The vaccine, codenamed BBV152, was well tolerated in all dose groups with no vaccine-related serious adverse events, noted the authors of the study funded by Bharat Biotech.
The same results were earlier published in the preprint server medRxiv in December.
However, there has been no new data released in the public domain which could demonstrate further safety and efficacy of the preventive.
The authors said that all adverse events were mild and moderate, and were more frequent after the first dose, adding that one adverse event was reported but was unrelated to the vaccine.
The randomised phase 1 trial to assess the safety and immunogenicity of BBV152 was carried at 11 hospitals across India.
Adults aged 18-55 years who were deemed healthy by the investigator were eligible.
Between July 13 and 30, last year, 827 participants were screened, of whom 375 were enrolled.
Among the enrolled participants, 100 each were randomly assigned to the three vaccine groups, and 75 were randomly assigned to the control group.
Two intramuscular doses of vaccines were administered 14 days apart.
"BBV152 led to tolerable safety outcomes and enhanced immune responses. The vaccine was well tolerated in all dose groups with no vaccine-related serious adverse events," the authors of the study said.
The most common adverse event was pain at the injection site, followed by headache, fatigue, and fever.

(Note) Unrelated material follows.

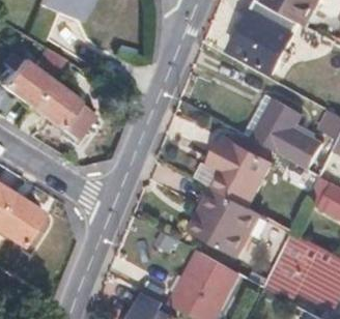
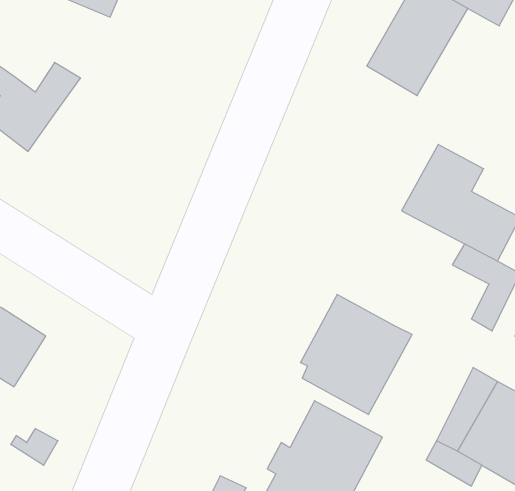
building: [28,77,91,136] -> none
building: [194,136,270,205] -> none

Covaxin is an inactivated vaccine developed by chemically treating novel coronavirus samples to make them incapable of reproduction.
This process leaves the viral proteins, including the spike protein of the coronavirus which it uses to enter the human cells, intact.
Given as two doses, three weeks apart, the viral proteins in the vaccine activate the immune system and prepare people for future infections with the actual infectious virus.
According to Bharat Biotech, the therapeutic can be stored at room temperature for at least a week.